Moriarty K P, Jacir N N, Harris B H, Latchaw L A, Robertson F M, Crombleholme T M
Division of Pediatric Surgery, Tufts University School of Medicine, Boston, MA, USA.
J Pediatr Surg. 1996 Jan;31(1):53-4; discussion 54-5. doi: 10.1016/s0022-3468(96)90318-8.

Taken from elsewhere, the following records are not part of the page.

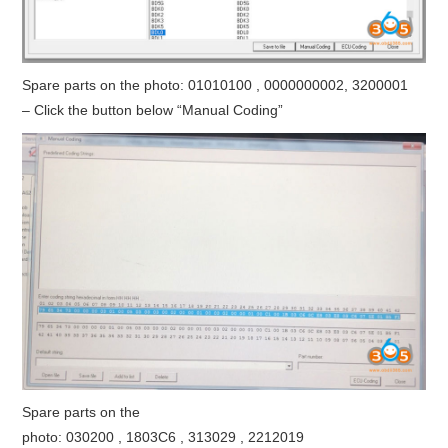
Spare parts on the photo: 01010100 , 0000000002, 3200001
– Click the button below “Manual Coding”
Spare parts on the
photo: 030200 , 1803C6 , 313029 , 2212019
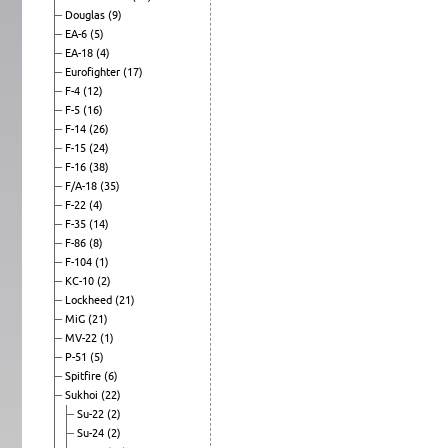
Douglas
(9)
EA-6
(5)
EA-18
(4)
Eurofighter
(17)
F-4
(12)
F-5
(16)
F-14
(26)
F-15
(24)
F-16
(38)
F/A-18
(35)
F-22
(4)
F-35
(14)
F-86
(8)
F-104
(1)
KC-10
(2)
Lockheed
(21)
MiG
(21)
MV-22
(1)
P-51
(5)
Spitfire
(6)
Sukhoi
(22)
Su-22
(2)
Su-24
(2)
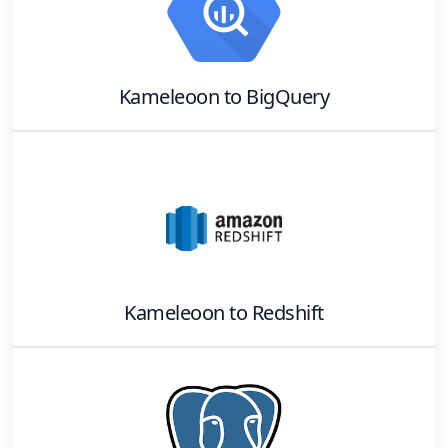
Kameleoon
to
BigQuery
Kameleoon
to
Redshift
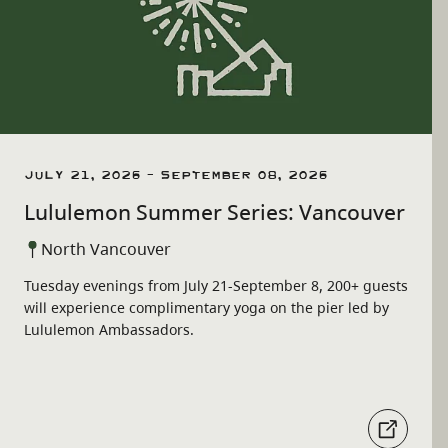
July 21, 2026 - September 08, 2026
Lululemon Summer Series: Vancouver
North Vancouver
Tuesday evenings from July 21-September 8, 200+ guests
will experience complimentary yoga on the pier led by
Lululemon Ambassadors.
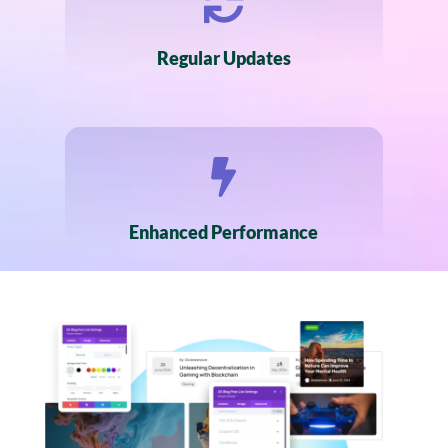

Regular Updates

Enhanced Performance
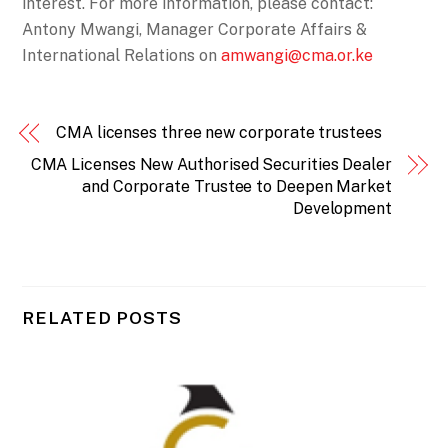
interest. For more information, please contact:
Antony Mwangi, Manager Corporate Affairs &
International Relations on
amwangi@cma.or.ke
CMA licenses three new corporate trustees
CMA Licenses New Authorised Securities Dealer
and Corporate Trustee to Deepen Market
Development
RELATED POSTS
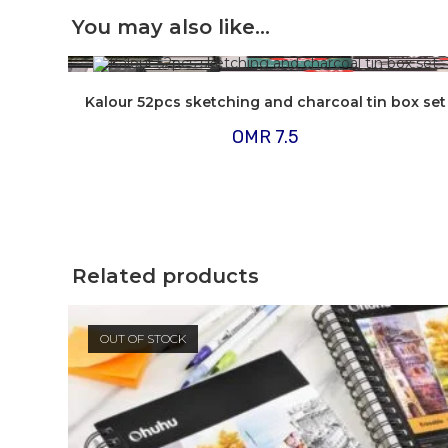
You may also like…
Kalour 52pcs sketching and charcoal tin box set
OMR
7.5
Related products
OUT OF STOCK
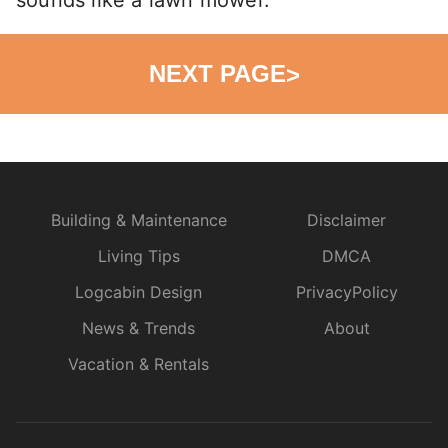
NEXT PAGE
>
Building & Maintenance
Disclaimer
Living Tips
DMCA
Logcabin Design
PrivacyPolicy
News & Trends
About
Vacation & Rentals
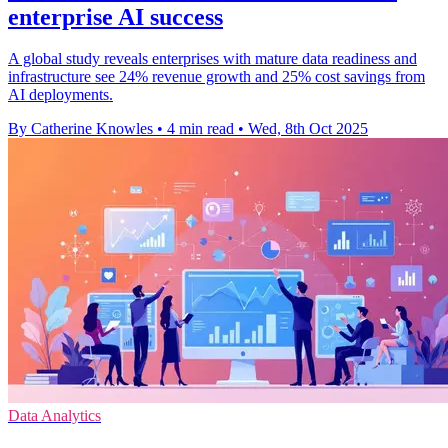
enterprise AI success
A global study reveals enterprises with mature data readiness and
infrastructure see 24% revenue growth and 25% cost savings from
AI deployments.
By Catherine Knowles
•
4 min read
•
Wed, 8th Oct 2025
Data Analytics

To avoid the need for a gastrostomy and parenteral nutrition during the 7- to 10-day healing period after esophageal anastomosis, the authors modified their technique for esophageal atresia repair to include placement of a transanastomotic feeding tube. A SILASTIC transanastomotic feeding tube and early enteral nutrition was used for 19 of 23 consecutively treated patients after repair of esophageal atresia and tracheoesophageal fistula. One of the 19 patients had recurrent fistula and another had an anastomotic leak. Five patients had significant gastroesophageal reflux (noted on barium esophagram), and four had strictures that required dilatation. Parenteral nutrition was necessary for only two patients. The authors conclude that transanastomotic feeding tubes and early enteral nutrition are safe and effective, reduce costs, and do not appear to increase the incidence of anastomotic leaks, strictures, or gastroesophageal reflux.
为避免在食管吻合术后7至10天的愈合期进行胃造口术和肠外营养,作者改进了食管闭锁修复技术,包括放置经吻合口喂养管。23例连续接受食管闭锁和食管气管瘘修复治疗的患者中,19例使用了硅橡胶经吻合口喂养管并进行了早期肠内营养。19例患者中有1例出现复发性瘘管,另1例出现吻合口漏。5例患者有明显的胃食管反流(钡剂食管造影显示),4例有需要扩张的狭窄。仅2例患者需要肠外营养。作者得出结论,经吻合口喂养管和早期肠内营养是安全有效的,可降低成本,且似乎不会增加吻合口漏、狭窄或胃食管反流的发生率。